(WHAT TO PRODUCE): Copy out every line of the listing below, keeping each field name and value character for character.
━━━ PROVIDED DATA
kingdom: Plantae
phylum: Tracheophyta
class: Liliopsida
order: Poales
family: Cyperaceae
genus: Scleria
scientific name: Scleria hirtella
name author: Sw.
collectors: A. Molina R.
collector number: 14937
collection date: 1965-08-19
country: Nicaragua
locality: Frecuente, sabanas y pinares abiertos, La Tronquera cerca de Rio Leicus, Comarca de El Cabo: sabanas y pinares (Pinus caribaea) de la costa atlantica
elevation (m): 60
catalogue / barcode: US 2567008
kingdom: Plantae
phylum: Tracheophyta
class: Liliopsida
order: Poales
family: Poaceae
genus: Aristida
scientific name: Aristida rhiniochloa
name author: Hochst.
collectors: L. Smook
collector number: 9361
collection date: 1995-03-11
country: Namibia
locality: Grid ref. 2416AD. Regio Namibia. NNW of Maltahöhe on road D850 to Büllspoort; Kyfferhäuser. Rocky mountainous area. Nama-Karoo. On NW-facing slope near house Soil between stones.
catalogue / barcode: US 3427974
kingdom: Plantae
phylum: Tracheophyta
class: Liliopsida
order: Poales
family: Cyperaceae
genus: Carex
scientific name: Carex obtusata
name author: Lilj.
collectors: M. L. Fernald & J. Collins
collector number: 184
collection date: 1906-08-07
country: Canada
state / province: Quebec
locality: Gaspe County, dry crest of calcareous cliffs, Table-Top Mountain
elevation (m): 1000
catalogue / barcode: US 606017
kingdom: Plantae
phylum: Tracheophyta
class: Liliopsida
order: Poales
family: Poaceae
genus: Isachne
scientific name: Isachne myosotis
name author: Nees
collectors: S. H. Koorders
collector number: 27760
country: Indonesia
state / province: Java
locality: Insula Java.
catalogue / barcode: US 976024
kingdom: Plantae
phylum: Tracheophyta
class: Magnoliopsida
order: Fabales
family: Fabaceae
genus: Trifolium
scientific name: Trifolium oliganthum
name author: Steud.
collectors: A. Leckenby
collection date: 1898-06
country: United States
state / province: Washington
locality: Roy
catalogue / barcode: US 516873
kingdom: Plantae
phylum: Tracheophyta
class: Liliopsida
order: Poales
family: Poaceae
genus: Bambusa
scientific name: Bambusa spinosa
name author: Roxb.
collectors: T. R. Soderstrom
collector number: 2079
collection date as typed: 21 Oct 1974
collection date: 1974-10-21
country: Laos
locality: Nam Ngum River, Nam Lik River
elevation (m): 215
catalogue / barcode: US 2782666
━━━━━━
(ANSWER FOR THIS EXERCISE):
kingdom: Plantae
phylum: Tracheophyta
class: Liliopsida
order: Poales
family: Cyperaceae
genus: Scleria
scientific name: Scleria hirtella
name author: Sw.
collectors: A. Molina R.
collector number: 14937
collection date: 1965-08-19
country: Nicaragua
locality: Frecuente, sabanas y pinares abiertos, La Tronquera cerca de Rio Leicus, Comarca de El Cabo: sabanas y pinares (Pinus caribaea) de la costa atlantica
elevation (m): 60
catalogue / barcode: US 2567008
kingdom: Plantae
phylum: Tracheophyta
class: Liliopsida
order: Poales
family: Poaceae
genus: Aristida
scientific name: Aristida rhiniochloa
name author: Hochst.
collectors: L. Smook
collector number: 9361
collection date: 1995-03-11
country: Namibia
locality: Grid ref. 2416AD. Regio Namibia. NNW of Maltahöhe on road D850 to Büllspoort; Kyfferhäuser. Rocky mountainous area. Nama-Karoo. On NW-facing slope near house Soil between stones.
catalogue / barcode: US 3427974
kingdom: Plantae
phylum: Tracheophyta
class: Liliopsida
order: Poales
family: Cyperaceae
genus: Carex
scientific name: Carex obtusata
name author: Lilj.
collectors: M. L. Fernald & J. Collins
collector number: 184
collection date: 1906-08-07
country: Canada
state / province: Quebec
locality: Gaspe County, dry crest of calcareous cliffs, Table-Top Mountain
elevation (m): 1000
catalogue / barcode: US 606017
kingdom: Plantae
phylum: Tracheophyta
class: Liliopsida
order: Poales
family: Poaceae
genus: Isachne
scientific name: Isachne myosotis
name author: Nees
collectors: S. H. Koorders
collector number: 27760
country: Indonesia
state / province: Java
locality: Insula Java.
catalogue / barcode: US 976024
kingdom: Plantae
phylum: Tracheophyta
class: Magnoliopsida
order: Fabales
family: Fabaceae
genus: Trifolium
scientific name: Trifolium oliganthum
name author: Steud.
collectors: A. Leckenby
collection date: 1898-06
country: United States
state / province: Washington
locality: Roy
catalogue / barcode: US 516873
kingdom: Plantae
phylum: Tracheophyta
class: Liliopsida
order: Poales
family: Poaceae
genus: Bambusa
scientific name: Bambusa spinosa
name author: Roxb.
collectors: T. R. Soderstrom
collector number: 2079
collection date as typed: 21 Oct 1974
collection date: 1974-10-21
country: Laos
locality: Nam Ngum River, Nam Lik River
elevation (m): 215
catalogue / barcode: US 2782666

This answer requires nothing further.